[Task]: Give back exactly the first lines of the entries below, through the line with "अव्यक्त मिलन की".

[Source material]:
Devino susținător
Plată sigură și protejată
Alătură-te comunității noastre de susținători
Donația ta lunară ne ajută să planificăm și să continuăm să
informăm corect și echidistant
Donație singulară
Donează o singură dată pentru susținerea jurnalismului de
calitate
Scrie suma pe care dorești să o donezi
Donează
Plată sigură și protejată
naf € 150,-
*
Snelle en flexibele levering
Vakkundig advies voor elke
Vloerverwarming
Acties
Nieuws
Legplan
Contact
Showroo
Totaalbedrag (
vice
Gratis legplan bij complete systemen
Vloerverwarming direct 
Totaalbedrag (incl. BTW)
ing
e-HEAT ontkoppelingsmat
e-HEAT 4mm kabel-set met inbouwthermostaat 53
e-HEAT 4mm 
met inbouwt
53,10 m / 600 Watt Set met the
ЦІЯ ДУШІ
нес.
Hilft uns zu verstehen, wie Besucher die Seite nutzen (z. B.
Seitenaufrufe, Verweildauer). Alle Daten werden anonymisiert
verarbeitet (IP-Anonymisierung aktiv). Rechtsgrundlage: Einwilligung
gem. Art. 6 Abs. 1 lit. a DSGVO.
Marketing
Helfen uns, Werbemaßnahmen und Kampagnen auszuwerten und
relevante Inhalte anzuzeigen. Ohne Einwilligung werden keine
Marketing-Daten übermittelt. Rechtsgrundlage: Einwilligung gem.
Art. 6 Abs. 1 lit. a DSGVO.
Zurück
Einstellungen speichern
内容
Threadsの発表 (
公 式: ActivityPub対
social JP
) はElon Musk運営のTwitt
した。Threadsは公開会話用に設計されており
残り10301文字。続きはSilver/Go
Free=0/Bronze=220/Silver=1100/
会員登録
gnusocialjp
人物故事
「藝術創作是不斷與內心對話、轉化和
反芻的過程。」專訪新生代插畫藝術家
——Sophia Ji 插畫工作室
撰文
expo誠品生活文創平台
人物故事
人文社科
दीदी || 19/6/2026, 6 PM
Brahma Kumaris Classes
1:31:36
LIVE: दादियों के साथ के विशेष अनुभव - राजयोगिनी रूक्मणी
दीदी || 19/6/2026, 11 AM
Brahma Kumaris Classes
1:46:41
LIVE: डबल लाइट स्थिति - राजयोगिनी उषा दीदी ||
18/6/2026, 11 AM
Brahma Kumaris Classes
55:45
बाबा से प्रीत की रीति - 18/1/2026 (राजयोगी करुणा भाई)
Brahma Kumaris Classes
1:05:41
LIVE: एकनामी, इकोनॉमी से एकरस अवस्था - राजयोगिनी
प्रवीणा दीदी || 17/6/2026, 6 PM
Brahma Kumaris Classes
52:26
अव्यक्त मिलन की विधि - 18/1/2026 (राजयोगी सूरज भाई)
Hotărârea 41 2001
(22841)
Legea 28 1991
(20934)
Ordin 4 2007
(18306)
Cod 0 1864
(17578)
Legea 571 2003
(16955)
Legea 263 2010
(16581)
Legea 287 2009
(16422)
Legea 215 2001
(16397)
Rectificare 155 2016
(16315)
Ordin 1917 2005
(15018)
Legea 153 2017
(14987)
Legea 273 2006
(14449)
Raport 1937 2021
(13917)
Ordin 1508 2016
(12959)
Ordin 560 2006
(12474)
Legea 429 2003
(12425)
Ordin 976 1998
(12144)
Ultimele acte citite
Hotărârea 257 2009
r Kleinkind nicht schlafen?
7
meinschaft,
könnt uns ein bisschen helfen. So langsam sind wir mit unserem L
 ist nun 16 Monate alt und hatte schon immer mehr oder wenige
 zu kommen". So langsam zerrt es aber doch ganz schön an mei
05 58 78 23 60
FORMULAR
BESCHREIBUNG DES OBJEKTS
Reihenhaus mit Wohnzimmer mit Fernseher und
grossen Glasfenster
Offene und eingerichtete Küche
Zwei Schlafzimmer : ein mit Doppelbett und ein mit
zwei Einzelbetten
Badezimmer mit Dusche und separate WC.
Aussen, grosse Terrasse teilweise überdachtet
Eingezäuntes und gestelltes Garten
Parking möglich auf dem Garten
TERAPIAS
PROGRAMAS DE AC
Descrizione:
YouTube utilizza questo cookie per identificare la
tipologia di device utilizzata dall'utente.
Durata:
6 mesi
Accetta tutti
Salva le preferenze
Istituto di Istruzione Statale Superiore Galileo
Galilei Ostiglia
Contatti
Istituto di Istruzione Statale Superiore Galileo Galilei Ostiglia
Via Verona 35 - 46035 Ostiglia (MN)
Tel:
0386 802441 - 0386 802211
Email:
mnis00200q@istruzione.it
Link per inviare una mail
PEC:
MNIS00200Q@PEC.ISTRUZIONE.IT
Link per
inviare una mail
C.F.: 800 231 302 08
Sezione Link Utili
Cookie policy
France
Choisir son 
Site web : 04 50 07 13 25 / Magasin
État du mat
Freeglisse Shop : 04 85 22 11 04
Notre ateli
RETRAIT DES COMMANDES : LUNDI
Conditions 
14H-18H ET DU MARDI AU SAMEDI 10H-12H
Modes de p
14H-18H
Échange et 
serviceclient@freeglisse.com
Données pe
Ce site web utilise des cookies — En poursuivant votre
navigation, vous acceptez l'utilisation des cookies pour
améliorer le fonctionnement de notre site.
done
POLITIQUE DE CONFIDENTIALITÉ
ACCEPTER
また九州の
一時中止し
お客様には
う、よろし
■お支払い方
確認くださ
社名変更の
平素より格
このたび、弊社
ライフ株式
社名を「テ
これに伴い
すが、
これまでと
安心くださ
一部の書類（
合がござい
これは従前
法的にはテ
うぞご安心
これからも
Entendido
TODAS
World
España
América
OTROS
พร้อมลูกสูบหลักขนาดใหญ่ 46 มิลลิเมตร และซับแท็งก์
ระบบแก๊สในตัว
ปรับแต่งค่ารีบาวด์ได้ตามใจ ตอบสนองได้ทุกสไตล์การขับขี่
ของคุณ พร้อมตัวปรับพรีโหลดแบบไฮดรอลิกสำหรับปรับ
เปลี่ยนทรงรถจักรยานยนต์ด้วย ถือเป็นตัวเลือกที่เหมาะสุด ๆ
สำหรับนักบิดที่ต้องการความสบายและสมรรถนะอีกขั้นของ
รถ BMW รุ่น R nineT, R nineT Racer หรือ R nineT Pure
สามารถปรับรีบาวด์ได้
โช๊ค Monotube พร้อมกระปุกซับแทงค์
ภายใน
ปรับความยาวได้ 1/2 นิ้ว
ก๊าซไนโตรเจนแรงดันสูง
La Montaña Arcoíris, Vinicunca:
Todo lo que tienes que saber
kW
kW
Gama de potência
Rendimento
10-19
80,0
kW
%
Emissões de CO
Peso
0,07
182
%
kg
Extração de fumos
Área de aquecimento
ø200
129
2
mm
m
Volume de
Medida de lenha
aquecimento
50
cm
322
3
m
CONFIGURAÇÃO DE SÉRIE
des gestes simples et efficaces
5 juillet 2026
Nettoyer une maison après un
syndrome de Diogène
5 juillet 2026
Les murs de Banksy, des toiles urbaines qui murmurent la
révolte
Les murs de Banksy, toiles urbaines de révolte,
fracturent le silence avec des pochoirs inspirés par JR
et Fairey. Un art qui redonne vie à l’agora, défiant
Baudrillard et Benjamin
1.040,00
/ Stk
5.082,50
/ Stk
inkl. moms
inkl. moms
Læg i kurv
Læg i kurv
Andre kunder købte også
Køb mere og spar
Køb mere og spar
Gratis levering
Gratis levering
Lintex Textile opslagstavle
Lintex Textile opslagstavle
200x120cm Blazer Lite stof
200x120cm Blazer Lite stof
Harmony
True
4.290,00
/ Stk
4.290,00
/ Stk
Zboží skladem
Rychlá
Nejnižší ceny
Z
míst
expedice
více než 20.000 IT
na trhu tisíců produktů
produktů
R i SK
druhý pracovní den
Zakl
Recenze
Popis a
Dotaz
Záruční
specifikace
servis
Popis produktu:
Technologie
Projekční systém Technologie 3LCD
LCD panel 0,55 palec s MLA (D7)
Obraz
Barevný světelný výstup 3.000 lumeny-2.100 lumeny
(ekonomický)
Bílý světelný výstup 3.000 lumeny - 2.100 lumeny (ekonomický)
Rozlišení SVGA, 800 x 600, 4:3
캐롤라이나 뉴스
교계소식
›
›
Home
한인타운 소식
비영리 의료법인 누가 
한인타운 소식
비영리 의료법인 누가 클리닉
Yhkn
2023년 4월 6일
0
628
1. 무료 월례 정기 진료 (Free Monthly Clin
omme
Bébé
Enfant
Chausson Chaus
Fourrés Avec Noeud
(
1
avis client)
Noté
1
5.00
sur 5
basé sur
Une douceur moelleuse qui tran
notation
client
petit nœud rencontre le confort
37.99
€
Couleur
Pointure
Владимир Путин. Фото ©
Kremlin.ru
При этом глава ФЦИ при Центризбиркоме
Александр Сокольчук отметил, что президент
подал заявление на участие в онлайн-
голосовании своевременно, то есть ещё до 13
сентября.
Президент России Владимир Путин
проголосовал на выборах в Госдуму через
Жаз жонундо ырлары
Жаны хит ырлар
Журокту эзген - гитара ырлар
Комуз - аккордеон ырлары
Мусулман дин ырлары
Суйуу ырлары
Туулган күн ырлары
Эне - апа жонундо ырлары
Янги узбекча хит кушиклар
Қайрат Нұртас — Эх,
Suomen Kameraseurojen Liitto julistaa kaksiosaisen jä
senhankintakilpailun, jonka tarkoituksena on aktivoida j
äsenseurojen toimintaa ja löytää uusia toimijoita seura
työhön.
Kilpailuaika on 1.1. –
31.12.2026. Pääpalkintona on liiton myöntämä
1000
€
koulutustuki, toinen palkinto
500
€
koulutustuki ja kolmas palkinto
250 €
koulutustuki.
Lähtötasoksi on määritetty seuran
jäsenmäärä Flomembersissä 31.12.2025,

[Finished task]:
Devino susținător
Plată sigură și protejată
Alătură-te comunității noastre de susținători
Donația ta lunară ne ajută să planificăm și să continuăm să
informăm corect și echidistant
Donație singulară
Donează o singură dată pentru susținerea jurnalismului de
calitate
Scrie suma pe care dorești să o donezi
Donează
Plată sigură și protejată
naf € 150,-
*
Snelle en flexibele levering
Vakkundig advies voor elke
Vloerverwarming
Acties
Nieuws
Legplan
Contact
Showroo
Totaalbedrag (
vice
Gratis legplan bij complete systemen
Vloerverwarming direct 
Totaalbedrag (incl. BTW)
ing
e-HEAT ontkoppelingsmat
e-HEAT 4mm kabel-set met inbouwthermostaat 53
e-HEAT 4mm 
met inbouwt
53,10 m / 600 Watt Set met the
ЦІЯ ДУШІ
нес.
Hilft uns zu verstehen, wie Besucher die Seite nutzen (z. B.
Seitenaufrufe, Verweildauer). Alle Daten werden anonymisiert
verarbeitet (IP-Anonymisierung aktiv). Rechtsgrundlage: Einwilligung
gem. Art. 6 Abs. 1 lit. a DSGVO.
Marketing
Helfen uns, Werbemaßnahmen und Kampagnen auszuwerten und
relevante Inhalte anzuzeigen. Ohne Einwilligung werden keine
Marketing-Daten übermittelt. Rechtsgrundlage: Einwilligung gem.
Art. 6 Abs. 1 lit. a DSGVO.
Zurück
Einstellungen speichern
内容
Threadsの発表 (
公 式: ActivityPub対
social JP
) はElon Musk運営のTwitt
した。Threadsは公開会話用に設計されており
残り10301文字。続きはSilver/Go
Free=0/Bronze=220/Silver=1100/
会員登録
gnusocialjp
人物故事
「藝術創作是不斷與內心對話、轉化和
反芻的過程。」專訪新生代插畫藝術家
——Sophia Ji 插畫工作室
撰文
expo誠品生活文創平台
人物故事
人文社科
दीदी || 19/6/2026, 6 PM
Brahma Kumaris Classes
1:31:36
LIVE: दादियों के साथ के विशेष अनुभव - राजयोगिनी रूक्मणी
दीदी || 19/6/2026, 11 AM
Brahma Kumaris Classes
1:46:41
LIVE: डबल लाइट स्थिति - राजयोगिनी उषा दीदी ||
18/6/2026, 11 AM
Brahma Kumaris Classes
55:45
बाबा से प्रीत की रीति - 18/1/2026 (राजयोगी करुणा भाई)
Brahma Kumaris Classes
1:05:41
LIVE: एकनामी, इकोनॉमी से एकरस अवस्था - राजयोगिनी
प्रवीणा दीदी || 17/6/2026, 6 PM
Brahma Kumaris Classes
52:26
अव्यक्त मिलन की विधि - 18/1/2026 (राजयोगी सूरज भाई)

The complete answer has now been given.